## Task prompt
List every line of the rows that contains the string "province", matching case exactly.
### Extracted data ###
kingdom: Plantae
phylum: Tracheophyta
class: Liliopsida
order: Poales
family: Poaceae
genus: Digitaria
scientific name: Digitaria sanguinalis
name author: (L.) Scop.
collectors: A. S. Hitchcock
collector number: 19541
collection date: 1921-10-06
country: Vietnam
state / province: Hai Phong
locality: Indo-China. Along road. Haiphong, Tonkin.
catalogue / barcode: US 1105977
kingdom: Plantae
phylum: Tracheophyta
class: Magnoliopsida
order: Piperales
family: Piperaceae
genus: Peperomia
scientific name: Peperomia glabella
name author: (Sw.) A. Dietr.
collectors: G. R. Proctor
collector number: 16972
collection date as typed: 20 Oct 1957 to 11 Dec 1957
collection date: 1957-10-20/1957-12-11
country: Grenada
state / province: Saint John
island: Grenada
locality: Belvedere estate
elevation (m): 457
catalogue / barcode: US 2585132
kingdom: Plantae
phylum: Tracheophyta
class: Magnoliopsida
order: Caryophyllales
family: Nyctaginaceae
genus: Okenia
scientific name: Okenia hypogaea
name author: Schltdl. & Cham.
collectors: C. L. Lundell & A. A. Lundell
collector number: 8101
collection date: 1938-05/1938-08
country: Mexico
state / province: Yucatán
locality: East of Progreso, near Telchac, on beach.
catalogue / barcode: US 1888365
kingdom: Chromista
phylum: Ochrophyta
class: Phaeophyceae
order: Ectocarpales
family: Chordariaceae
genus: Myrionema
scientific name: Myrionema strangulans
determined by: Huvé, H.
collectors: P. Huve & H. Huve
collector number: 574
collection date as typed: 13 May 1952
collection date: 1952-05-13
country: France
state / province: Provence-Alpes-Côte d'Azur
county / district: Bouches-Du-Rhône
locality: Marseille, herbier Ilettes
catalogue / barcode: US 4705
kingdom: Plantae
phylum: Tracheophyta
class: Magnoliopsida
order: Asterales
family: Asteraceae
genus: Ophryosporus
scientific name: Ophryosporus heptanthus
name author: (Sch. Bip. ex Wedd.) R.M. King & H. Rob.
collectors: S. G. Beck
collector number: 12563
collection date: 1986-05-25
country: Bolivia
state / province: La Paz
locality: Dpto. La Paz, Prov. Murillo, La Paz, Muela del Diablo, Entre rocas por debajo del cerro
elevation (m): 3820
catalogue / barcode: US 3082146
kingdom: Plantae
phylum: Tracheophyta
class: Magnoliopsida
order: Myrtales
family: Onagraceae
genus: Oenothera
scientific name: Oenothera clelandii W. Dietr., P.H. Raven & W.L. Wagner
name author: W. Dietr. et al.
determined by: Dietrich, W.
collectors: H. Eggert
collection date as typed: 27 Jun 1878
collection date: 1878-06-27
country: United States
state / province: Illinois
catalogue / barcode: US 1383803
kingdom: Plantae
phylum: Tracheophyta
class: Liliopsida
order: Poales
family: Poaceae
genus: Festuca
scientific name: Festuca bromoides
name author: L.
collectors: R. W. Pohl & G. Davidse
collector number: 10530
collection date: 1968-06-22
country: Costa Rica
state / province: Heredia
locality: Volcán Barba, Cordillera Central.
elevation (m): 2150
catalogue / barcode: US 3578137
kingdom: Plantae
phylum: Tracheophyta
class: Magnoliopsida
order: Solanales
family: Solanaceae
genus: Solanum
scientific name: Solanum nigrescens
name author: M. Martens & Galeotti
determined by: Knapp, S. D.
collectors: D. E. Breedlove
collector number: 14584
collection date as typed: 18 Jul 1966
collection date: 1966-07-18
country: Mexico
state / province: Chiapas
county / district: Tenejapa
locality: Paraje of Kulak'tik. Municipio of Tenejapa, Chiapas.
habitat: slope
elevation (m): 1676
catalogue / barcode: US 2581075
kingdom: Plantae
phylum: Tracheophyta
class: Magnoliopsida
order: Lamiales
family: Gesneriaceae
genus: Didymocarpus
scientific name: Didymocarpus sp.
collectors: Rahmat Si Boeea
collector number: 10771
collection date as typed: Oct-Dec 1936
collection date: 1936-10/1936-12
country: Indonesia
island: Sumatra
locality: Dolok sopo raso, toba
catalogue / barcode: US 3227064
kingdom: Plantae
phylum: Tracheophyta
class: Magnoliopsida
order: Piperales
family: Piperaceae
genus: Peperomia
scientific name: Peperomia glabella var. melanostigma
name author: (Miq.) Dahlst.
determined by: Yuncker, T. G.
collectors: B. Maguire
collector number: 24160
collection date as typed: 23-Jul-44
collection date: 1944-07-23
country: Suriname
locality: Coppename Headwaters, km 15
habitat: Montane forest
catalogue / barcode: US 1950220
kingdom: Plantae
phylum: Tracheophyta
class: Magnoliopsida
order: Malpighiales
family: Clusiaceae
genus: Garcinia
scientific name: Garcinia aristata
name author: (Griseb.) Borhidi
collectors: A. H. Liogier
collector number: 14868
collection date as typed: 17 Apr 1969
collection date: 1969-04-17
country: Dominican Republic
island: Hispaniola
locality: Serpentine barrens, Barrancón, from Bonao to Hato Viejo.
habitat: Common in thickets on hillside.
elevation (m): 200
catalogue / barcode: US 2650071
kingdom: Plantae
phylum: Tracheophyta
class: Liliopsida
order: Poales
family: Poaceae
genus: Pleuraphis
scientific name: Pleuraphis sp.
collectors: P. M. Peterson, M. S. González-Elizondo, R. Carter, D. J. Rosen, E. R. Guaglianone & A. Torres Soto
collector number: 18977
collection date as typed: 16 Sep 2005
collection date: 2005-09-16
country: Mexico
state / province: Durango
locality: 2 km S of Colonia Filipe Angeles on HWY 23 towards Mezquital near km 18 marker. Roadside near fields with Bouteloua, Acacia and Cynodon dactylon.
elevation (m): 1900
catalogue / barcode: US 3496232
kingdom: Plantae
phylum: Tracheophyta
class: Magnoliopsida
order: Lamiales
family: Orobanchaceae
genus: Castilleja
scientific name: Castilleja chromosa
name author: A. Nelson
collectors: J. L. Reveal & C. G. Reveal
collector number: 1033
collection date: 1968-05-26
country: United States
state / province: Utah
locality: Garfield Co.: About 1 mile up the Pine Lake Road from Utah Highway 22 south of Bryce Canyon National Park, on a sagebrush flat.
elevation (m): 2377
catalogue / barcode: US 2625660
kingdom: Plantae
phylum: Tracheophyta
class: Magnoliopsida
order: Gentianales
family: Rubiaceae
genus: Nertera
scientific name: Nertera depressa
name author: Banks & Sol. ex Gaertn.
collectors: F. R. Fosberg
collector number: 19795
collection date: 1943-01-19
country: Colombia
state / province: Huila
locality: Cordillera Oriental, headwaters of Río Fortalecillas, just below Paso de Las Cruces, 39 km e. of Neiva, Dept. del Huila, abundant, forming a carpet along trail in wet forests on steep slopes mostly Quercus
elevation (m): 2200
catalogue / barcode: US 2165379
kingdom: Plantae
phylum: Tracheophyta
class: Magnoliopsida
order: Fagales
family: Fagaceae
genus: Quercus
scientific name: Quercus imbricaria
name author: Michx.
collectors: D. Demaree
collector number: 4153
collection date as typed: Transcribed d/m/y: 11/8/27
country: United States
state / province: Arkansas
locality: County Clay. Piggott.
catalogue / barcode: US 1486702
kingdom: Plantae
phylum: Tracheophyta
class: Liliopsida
###
## Solution to the exercise
state / province: Hai Phong
state / province: Saint John
state / province: Yucatán
state / province: Provence-Alpes-Côte d'Azur
state / province: La Paz
state / province: Illinois
state / province: Heredia
state / province: Chiapas
state / province: Durango
state / province: Utah
state / province: Huila
state / province: Arkansas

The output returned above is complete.